- **ACTIVITIES**:
1. In the reader comments, write out the passage from "Is this still" to "as a whole!".
2. Summarize the reader comments in two sentences.
3. Continue the reader comments on the paper from the point where they end.

- **PAGE EXCERPT**:

October 14, 2008 3:22 pm
illaria on paragraph -1:

Is this still part of your imitation exercise? If so it might be better if you introduced the exercise and wrote it without any interruptions. If not, how does this relate to your argument on voice?

October 14, 2008 3:27 pm
illaria on paragraph -1:

I really like how you focused on your academic writing and the difficulties you faced while doing the imitation exercise.

October 14, 2008 3:30 pm
zwic7726 on whole page :

Lindsey,
Thank you for sharing you paper witth us. I appreciated how you took the exercises from other readings and applied them to this one. The compare and contrast is good and the elaboration helped you paper. When you moved into the imitation, it was a rough transition. I lost that you were still in the imitation for a second in paragraph 15. I like your essay as a whole!
Thanks,
Gerrek

October 14, 2008 5:04 pm
Jessica Soland on whole page :

Lindsey,
I enjoyed reading your paper. like others before me, I feel you should state your argument in the beginning of the paper. (but still flows well). When you go into your imitation of Frankfurt you need to be a little more clear during your transition and begin a new paragraph. To me your idea of voice seems to run together (both style and content) This might be because of your mention of Crowley in the beginning. Do you agree with him? Or are you favoring style? Maybe try and support your argument just a little more.
thanks for sharing.

Data entries
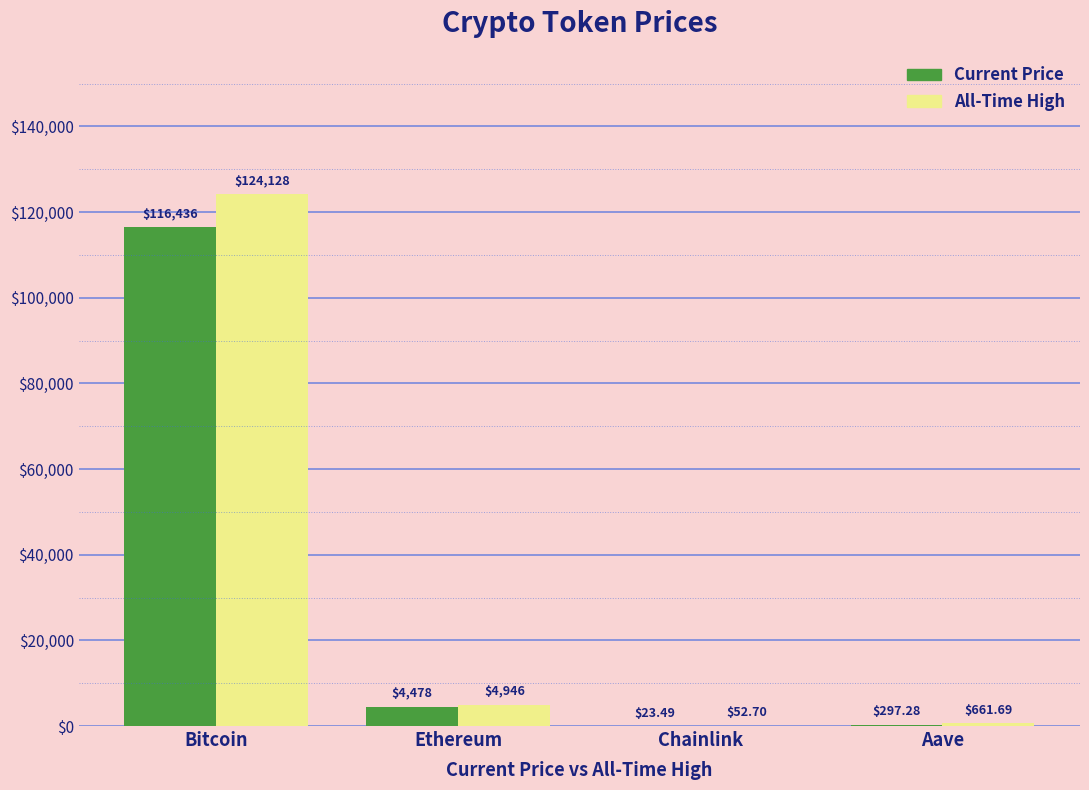

What is the maximum value shown in the chart?

124128.0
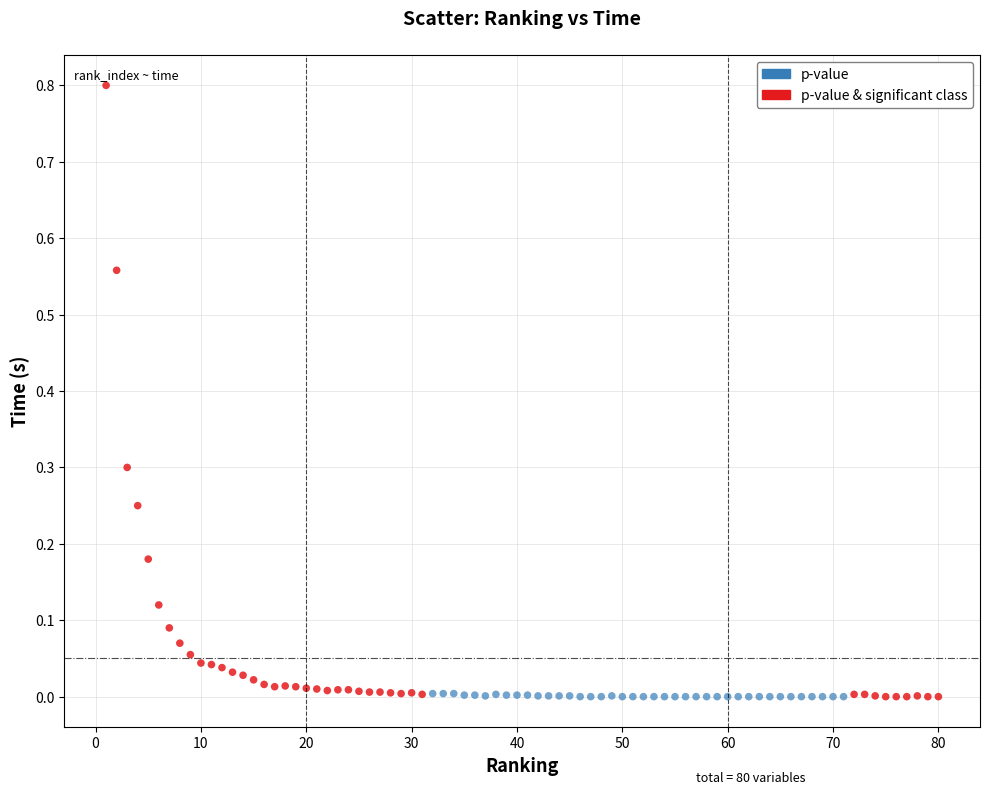

Which series contains the highest Y value?

p-value & significant class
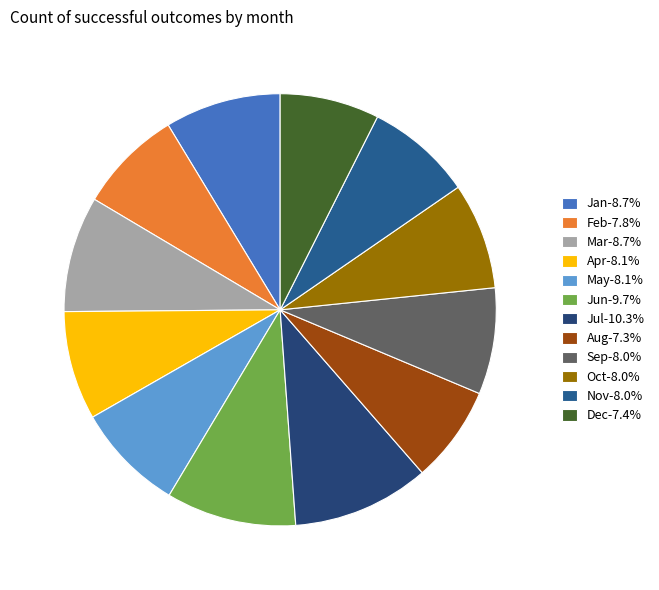

To the nearest percent, what is the combined percentage of Jan and Sep?

17%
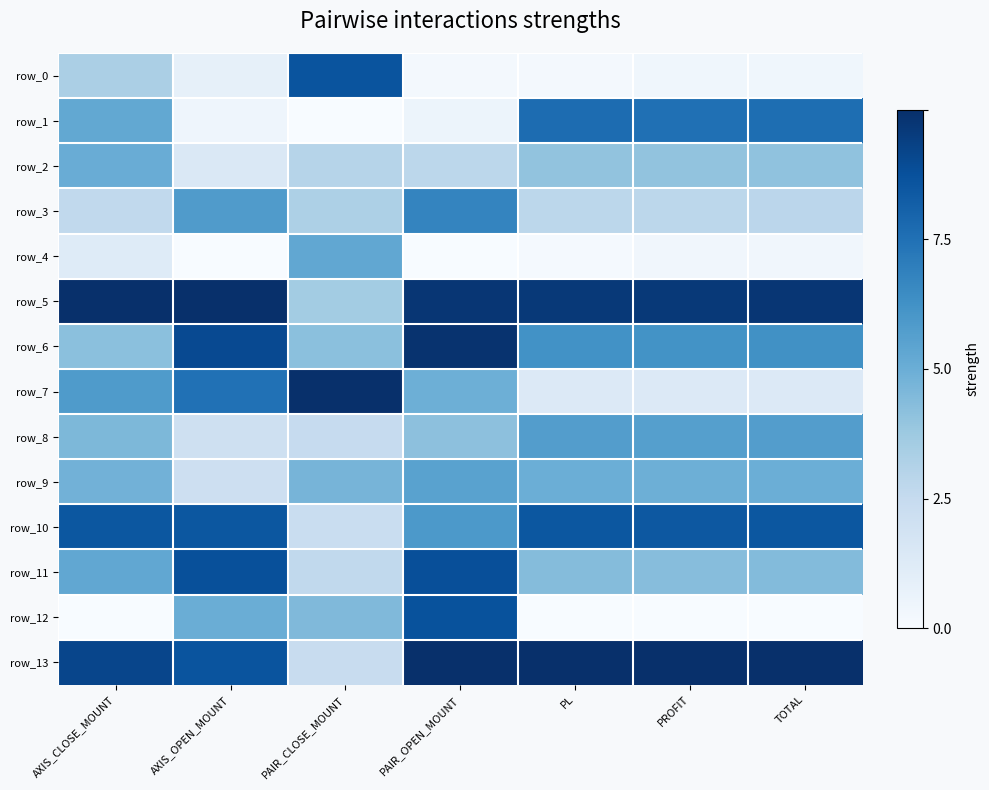

Is it true that row_4 equals 0.0 at TOTAL?

False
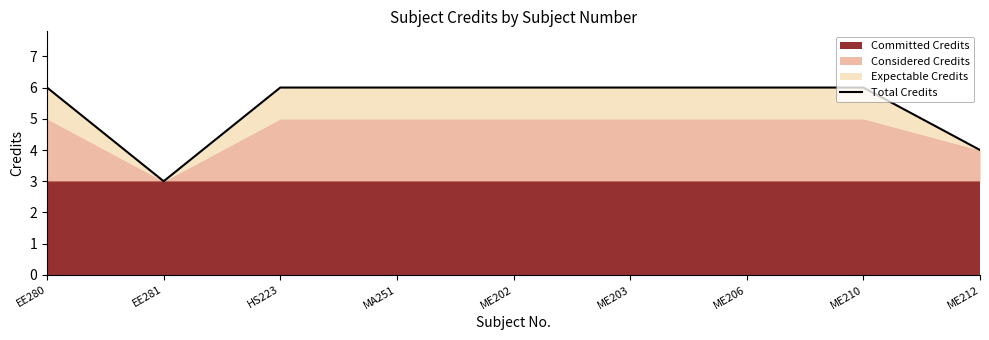

Which label corresponds to the smallest value in the chart?

EE281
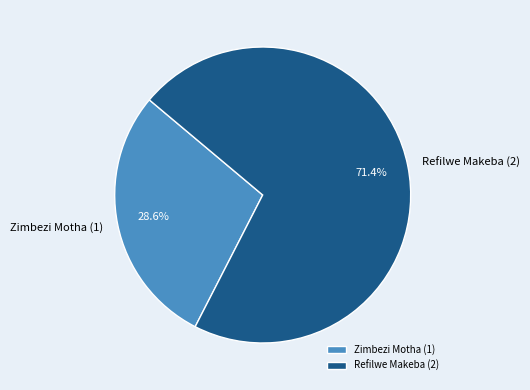

What is the largest slice in the pie chart?

Refilwe Makeba (2)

- **OUTPUTS FOR THE TASKS**:
1.
Is this still part of your imitation exercise? If so it might be better if you introduced the exercise and wrote it without any interruptions. If not, how does this relate to your argument on voice?

October 14, 2008 3:27 pm
illaria on paragraph -1:

I really like how you focused on your academic writing and the difficulties you faced while doing the imitation exercise.

October 14, 2008 3:30 pm
zwic7726 on whole page :

Lindsey,
Thank you for sharing you paper witth us. I appreciated how you took the exercises from other readings and applied them to this one. The compare and contrast is good and the elaboration helped you paper. When you moved into the imitation, it was a rough transition. I lost that you were still in the imitation for a second in paragraph 15. I like your essay as a whole!

2. Readers of Lindsey's paper praise its focus on academic writing and on the difficulties of the imitation exercise, along with its compare-and-contrast section and its elaboration. They also find the transition into the imitation rough or unclear, and one reader suggests stating the argument at the beginning and supporting it a little more.

3.
Jess

October 14, 2008 9:07 pm
Amanda on whole page :

Lindsey Y.,
I agree that maybe introducing your main idea early in the paper would be a good idea. I really enjoyed this paper and how you even introduced Crowley (I never thought to in my paper). The transitions in the paper could be a little smoother but its small and the only thing i noticed. Thank you for sharing this!
Amanda

October 14, 2008 9:30 pm
stra6907 on whole page :

Lindsey,
Thank you for sharing your paper. I like your difinition of voice, and it is very clear that you know exactly what it is, but I would like to have it be introduced a littler earlier.
Kate

October 14, 2008 10:07 pm
stra6907 on paragraph -1:

this paragraph trips me up a bit, it might be easier to read if you broke down some of the sentences

October 14, 2008 10:10 pm
stra6907 on paragraph -1:

this paragraph trips me up a bit, it might be easier to read if you broke down some of the sentences

October 14, 2008 10:11 pm
Mitchell on whole page :

Lindsey,
Thanks for sharing you paper. I liked your assessment of voice, however toward the ending some of your wording confused me a little. “Even after this exercise, I still find that writing with voice is used through the substance of the paper, rather than having to change the content in order to lay down my own beliefs.” Try revising this sentence in particular. It’s a rather important sentence, but I become confused toward the end of it.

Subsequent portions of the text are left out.